A month or so ago, I became interested in the frequency of online discussion of the short story “Cat Person,” which was published in the New Yorker in 2017. It was not unusual for my social media algorithm to present me with awkwardly phrased, yet ardent, teenaged literary discourse and attempts at cultural analysis. However, after I was fed the fourth video discussing the virtue or vices, complications, or cultural relevance of Cat Person, I decided I needed to investigate the work for myself.
As Vox summarizes, “The story centers on a 20-year-old college student named Margot who gradually falls into flirtation with an older man named Robert. As Margot and Robert’s relationship develops, and the balance of power between them shifts back and forth, she cycles rapidly between imagining Robert as an adorable naïf who is overwhelmed by her young beauty and sophistication, and imagining him as a vicious and murderous brute.”
Through the commentary littering the platforms where this work is reposted, many women appear to share in the fickleness, hesitation, fear, and confusion of the main character, Margot, in her emotionally tumultuous flirtations with Robert. Margot is sophisticated, yet naïve; she is a character who has evoked both empathy and resonance, pity, and even scorn towards her immaturity and occasional cruelness.
Cat Person is distinctly unsophisticated. It is a slow moving story, ordinary, perhaps boring and definitely a little awkward to read. But what the story lacks in literary value it seems to make up in its relatability. Cat Person appears to capture a distinct reality for many women: the obfuscated lines between the desire of a person and desiring the feeling of one’s own desirability, the fear and vulnerability involved in romance for heterosexual women, and the overwhelming concern of remaining polite, preserving an image of self-possession and nonchalance even in the face of great discomfort or danger.
Above all else, Cat Person centers Margot’s unadulterated, uncensored monologue, the details and nuances of which have resonated with female audiences tired of the superficiality and exteriority of many female characters. In a tweet, Talia Lavin speaks to the unique intimacy of Cat Person, “I guess for me, I liked the interiority, how eerily true it felt. I’ve read so much fiction about the ‘unknowability’ of women and so little about the fearful unknowability of men.”
However, Cat Person was met with some frustration among audiences, particularly among male readers. An account on Twitter dedicated, with tongue-in-cheek, to publishing male responses to Cat Person has gained about 5,000 followers. Margot is frequently described as “judgmental”, “egotistical”, and “shallow”, often blamed for the emotional consequences of her own reckless engagement with this older man. One tweet describes the story as “WASP-y, bland, post-high school garbage”, and interestingly enough, while I personally was moved by Cat Person, I found myself agreeing with a number of these criticisms leveled against Margot’s character.

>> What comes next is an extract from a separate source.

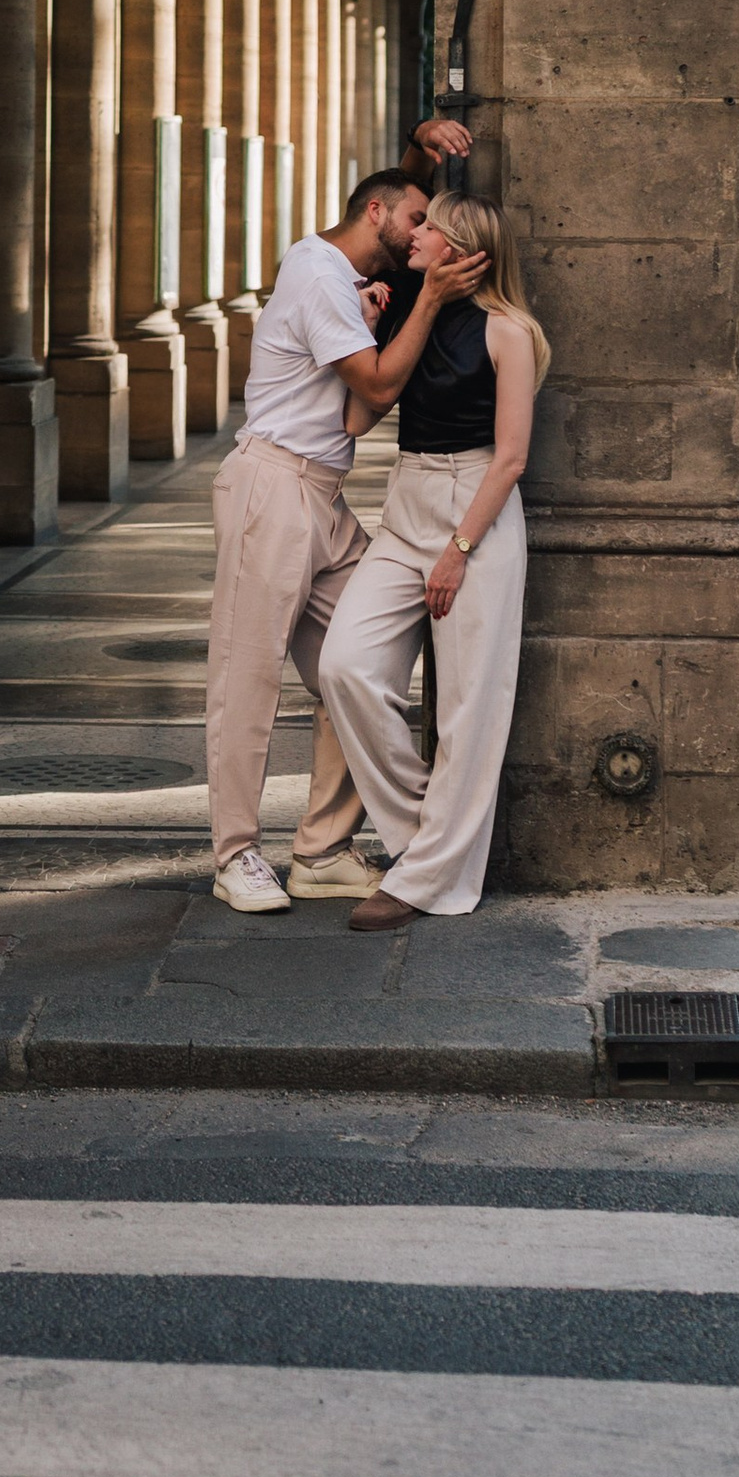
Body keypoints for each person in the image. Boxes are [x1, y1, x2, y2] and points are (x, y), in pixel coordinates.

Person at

I don’t believe that Margot should be painted as a blameless victim of Robert, who himself is allegedly intended to be some perfectly disgusting emblem of the patriarchy. I don’t suggest that Margot’s character is untainted by her privilege, carelessness, and unfair judgement, or that Robert doesn’t possess a number of admirable traits himself. And I don’t believe that the crux of Cat Person is to portray, like many critics suggest, an account of a woman “victimized” by an unpleasant encounter with a man. The hazy moral quality of Cat Person itself is what I believe allows it to be so largely relatable. It is not a story of an assault, nor of a predatory relationship. It is a look inside the subtleties of a pervasive power imbalance within romance between men and women. While the experience of an isolated uncomfortable romantic encounter is by no means one that is strictly female, the continual feelings of otherness, fear, and confusion in romantic endeavors with men is what sets Cat Person apart as a story which speaks to a female experience. After her encounter with Robert, Margot imagines herself recounting the dreadful story to an imaginary future partner. She pictures that “… the two of them would collapse into each other’s arms and laugh and laugh” only to cut the daydream short by stating, “but of course there was no such future, because no such boy existed, and never would.”
Cat Person’s ambiguity in what it speaks to is crucial in understanding the ardent reactions which it has elicited. In a “post-feminist” age, the black and white narratives of female victims and male abusers may perhaps be joined by stories such as Cat Person, which highlight instead subtler manifestations of misogyny which are frequently dismissed or overlooked. Through the nuance and candor of Cat Person, those who feel as though their experiences of objectification and otherness which are not “important enough” to be voiced alone, can be heard.